The observation by Theodore Draper on the Kennedy Bay of Pigs
fiasco, quoted by Caro, might well also be applied to Vietnam: “one
of those rare events in history—a perfect failure.”
Caro’s final volume, advertised as the last in the series, will
cover Vietnam in depth; the 1964 campaign and the defeat of Barry
Goldwater, who ran against a ghost; the indiscriminate wash of
legislation LBJ pushed through Congress; and the last dismal days
of the Johnson presidency—a failed one, fast fading from public
political consciousness.
Will he get it done? And will there still be people sufficiently
interested to plow through it? It took 10 years to finish this one,
there’s a great deal more to write about, and Caro will turn 77
this year.
In the end, as with LBJ, it may all hang on a roll of the
dice.
Pecos Pete| 9.25.12 @ 7:56AM
LBJ was corrupt beyond anyone's understanding. And his corruption bled the United States virtually dry both financially and morally.
Alan Obama Fan Brooks | 9.25.12 @ 9:14PM
LBJ ran the Vietnam War in a "suicidal" manner, wrote a scholar of presidents.
I would say presidential scholar, but that sounds as if a president is a scholar...
Alan Obama Fan Brooks | 9.25.12 @ 9:18PM
I just realized who did more damage to America than anyone outside:
Oswald and Sirhan Bastard Sirhan.
Alan Obama Fan Brooks | 9.25.12 @ 9:19PM
... more damage than the Confederacy, the Japanese, the Germans, or the Vietcong!
gene| 9.25.12 @ 10:47AM
Caro found no evidence?
Billy Sol Estes : "The Last Standing Man".
Also he should look into a fellow named Malcolm Wallace.
That's a can he does not want to open.
Dai Alanye | 9.25.12 @ 2:45PM
The Soviets feared Kennedy's death would be blamed on them, which is why Krushchev demeaned himself to walk in the funeral procession.
If there was a conspiracy, which I sincerely doubt, it had to include Cuba, driven by Kennedy's attempt to assassinate Castro. Thoughts of the CIA, LBJ or even the Mafia are ridiculous. Most likely it was all brought about Oswald's paranoiac grandiosity. He was prone to that, as was his mother.
Alan Obama Fan Brooks | 9.25.12 @ 9:16PM
No grassy knoll bs, please.
C. Vernon Crisler | 9.25.12 @ 4:57PM
Unbelievable; a fairly good book reviewed spoiled by stupid speculations about who shot Kennedy. Troothers will be with us always, it seems.

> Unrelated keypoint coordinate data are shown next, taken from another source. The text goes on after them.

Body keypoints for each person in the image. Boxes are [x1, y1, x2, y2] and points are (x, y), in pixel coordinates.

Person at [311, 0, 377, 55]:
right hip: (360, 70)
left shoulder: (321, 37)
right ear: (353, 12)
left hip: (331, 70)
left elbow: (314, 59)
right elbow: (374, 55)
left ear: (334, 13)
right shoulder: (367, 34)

fungoking| 9.26.12 @ 11:54AM
"a mediocre marksman who just managed to qualify on the rifle range, but who apparently decided to take a difficult shot with an unfamiliar rifle at a moving target."
When I visited Dallas and looked out the looked out the 6th floor window at the X painted on the street, I was struck by how easy of a shot it would have been. Even a novice deer hunter could have made that shot.